MEW provides a ready explanation for the widely noted decline of the U.S. household saving rate from 2.3% in 2000 to minus 0.5% in 2005. In order to consume at a faster pace than their incomes have increased, Americans have relied heavily on MEW during this period. The increases in MEW divided by personal income have moved basically in reverse lockstep with the declines in the household saving rate.
Together these three housing-related factors explain about $1,863 billion ($344 billion plus $300 billion plus $1,219 billion) of the total $2,949 billion increase in nominal U.S. GDP in the past four years, or 63% of this growth.

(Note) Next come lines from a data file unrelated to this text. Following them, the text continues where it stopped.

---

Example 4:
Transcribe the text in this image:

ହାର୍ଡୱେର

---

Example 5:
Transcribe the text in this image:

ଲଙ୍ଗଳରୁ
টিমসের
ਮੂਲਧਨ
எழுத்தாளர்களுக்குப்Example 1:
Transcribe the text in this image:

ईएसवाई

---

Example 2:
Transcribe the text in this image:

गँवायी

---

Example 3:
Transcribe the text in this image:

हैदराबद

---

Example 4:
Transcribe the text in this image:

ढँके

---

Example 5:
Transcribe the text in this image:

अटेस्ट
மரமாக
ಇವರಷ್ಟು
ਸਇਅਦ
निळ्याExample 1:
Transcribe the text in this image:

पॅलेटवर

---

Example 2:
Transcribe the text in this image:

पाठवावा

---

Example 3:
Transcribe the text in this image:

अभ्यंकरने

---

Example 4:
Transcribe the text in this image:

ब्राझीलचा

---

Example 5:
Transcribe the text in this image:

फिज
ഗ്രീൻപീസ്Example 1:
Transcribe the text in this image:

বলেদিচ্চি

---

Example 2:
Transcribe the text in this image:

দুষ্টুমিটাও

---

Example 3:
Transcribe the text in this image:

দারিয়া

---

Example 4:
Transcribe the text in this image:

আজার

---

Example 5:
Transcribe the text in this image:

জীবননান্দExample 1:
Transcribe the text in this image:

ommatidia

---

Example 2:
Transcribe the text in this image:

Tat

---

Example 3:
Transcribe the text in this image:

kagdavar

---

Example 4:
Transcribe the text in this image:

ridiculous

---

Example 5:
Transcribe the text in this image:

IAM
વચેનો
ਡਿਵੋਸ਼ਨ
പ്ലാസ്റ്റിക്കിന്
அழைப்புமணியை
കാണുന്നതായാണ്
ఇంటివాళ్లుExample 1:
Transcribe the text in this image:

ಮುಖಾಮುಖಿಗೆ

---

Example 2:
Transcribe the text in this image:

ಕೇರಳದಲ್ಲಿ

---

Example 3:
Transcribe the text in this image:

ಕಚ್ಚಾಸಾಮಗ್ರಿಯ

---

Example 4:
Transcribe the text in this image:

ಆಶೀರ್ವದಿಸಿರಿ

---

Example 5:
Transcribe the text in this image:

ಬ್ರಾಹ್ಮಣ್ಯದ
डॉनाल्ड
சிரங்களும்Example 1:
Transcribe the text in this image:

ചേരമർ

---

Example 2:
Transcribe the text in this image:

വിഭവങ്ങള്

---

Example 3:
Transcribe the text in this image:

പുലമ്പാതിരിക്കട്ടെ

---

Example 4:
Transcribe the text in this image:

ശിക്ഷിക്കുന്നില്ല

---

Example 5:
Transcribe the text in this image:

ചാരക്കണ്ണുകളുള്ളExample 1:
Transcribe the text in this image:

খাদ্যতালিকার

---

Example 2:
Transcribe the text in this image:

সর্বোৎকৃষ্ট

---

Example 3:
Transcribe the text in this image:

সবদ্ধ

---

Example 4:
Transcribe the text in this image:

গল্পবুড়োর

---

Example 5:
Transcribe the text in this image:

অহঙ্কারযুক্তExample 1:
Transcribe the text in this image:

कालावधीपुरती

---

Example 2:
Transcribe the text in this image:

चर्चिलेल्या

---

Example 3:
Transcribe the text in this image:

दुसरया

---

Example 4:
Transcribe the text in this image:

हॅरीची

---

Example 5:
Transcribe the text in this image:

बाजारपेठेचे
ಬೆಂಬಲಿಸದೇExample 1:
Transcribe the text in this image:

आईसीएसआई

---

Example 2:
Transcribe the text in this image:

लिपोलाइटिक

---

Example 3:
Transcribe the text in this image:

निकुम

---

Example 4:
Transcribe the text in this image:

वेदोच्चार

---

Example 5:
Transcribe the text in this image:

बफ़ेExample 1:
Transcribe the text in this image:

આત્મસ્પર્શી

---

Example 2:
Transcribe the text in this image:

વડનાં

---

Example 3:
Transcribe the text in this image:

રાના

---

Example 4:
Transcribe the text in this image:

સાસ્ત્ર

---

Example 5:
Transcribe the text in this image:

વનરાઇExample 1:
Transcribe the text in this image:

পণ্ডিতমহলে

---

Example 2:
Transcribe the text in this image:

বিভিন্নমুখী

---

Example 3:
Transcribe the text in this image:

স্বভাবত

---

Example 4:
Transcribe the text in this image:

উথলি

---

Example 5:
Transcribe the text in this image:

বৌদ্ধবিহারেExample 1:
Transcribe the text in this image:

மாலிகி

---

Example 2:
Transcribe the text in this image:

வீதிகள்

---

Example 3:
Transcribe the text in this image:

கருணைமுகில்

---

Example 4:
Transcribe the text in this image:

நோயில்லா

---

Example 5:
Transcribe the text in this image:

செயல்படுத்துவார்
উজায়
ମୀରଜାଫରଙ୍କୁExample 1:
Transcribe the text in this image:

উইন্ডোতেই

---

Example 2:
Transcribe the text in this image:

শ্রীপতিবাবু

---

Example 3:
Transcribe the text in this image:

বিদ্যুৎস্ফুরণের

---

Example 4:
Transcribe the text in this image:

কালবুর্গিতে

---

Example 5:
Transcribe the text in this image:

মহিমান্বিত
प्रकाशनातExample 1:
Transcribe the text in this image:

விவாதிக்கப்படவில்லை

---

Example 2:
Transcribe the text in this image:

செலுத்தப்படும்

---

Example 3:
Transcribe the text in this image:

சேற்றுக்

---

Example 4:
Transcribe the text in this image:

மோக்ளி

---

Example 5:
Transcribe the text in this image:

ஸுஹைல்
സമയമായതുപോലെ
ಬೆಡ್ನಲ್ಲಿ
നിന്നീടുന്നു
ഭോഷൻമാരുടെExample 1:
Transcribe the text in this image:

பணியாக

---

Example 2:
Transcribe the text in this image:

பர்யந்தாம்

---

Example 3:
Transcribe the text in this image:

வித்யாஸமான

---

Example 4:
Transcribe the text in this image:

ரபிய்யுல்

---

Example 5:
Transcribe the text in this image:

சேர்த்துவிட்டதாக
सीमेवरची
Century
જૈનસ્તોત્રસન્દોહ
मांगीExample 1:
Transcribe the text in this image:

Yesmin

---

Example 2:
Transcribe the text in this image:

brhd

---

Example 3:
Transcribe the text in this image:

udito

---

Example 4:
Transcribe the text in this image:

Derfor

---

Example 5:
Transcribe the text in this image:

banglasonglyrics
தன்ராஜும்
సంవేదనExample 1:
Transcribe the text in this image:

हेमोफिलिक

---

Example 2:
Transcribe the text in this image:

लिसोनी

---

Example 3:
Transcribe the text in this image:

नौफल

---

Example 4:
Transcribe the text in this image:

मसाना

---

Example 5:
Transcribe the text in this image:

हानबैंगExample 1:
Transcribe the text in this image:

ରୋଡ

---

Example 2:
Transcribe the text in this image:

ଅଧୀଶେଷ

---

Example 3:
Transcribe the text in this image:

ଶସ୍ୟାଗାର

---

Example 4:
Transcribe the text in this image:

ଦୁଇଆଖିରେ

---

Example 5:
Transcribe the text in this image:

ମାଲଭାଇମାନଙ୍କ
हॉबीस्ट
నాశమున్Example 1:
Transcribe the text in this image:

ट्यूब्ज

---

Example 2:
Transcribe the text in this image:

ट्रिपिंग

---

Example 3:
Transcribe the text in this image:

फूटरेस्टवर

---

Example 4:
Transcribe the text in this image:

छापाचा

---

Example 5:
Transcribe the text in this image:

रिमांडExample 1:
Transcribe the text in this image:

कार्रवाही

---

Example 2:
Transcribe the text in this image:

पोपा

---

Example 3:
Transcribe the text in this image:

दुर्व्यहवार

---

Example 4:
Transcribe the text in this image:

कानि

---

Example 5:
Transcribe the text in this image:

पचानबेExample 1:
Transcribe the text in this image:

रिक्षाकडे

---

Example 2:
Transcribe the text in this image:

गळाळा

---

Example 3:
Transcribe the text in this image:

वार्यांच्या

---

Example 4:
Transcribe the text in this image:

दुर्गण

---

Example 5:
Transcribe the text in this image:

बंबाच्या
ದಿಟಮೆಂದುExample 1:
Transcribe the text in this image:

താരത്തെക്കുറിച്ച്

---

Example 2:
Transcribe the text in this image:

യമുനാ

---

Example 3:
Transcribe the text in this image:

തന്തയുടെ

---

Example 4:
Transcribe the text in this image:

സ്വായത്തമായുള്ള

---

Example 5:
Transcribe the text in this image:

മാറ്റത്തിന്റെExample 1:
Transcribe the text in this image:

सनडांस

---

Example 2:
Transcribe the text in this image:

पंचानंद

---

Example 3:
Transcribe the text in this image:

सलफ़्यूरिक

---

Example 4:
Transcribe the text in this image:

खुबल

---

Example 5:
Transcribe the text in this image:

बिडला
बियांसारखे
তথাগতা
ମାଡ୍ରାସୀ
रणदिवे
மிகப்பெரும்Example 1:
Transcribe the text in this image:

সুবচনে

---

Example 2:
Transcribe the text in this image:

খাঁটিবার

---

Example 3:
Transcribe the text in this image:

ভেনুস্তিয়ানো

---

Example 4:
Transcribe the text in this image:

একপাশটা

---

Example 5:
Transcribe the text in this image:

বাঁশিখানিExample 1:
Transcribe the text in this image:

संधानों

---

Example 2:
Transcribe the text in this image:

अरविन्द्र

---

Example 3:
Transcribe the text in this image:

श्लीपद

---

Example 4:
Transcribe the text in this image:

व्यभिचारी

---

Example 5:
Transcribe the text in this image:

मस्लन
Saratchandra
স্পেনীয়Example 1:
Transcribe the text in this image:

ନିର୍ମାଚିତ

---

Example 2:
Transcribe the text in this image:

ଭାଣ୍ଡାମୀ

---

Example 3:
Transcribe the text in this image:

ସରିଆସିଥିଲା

That is, residential investment, which is directly responsible for just 6.2% of GDP, helped to generate nearly two thirds of all U.S. growth. This suggests that the U.S. economic expansion has not been as broad-based as generally thought. Instead, it has been heavily dependent on housing and MEW.
Directly and indirectly (through MEW), this sector, which accounts for just 6.2% of GDP, has been responsible for nearly two thirds of all U.S. growth. If the combination of rising interest rates and housing market exhaustion leads to the typical 51% reduction in housing starts, if the downturn lasts the typical 26 months, and if it takes the air out of the critical MEW process, the U.S. economy would seem at risk of heading for a soft patch or even an outright recession.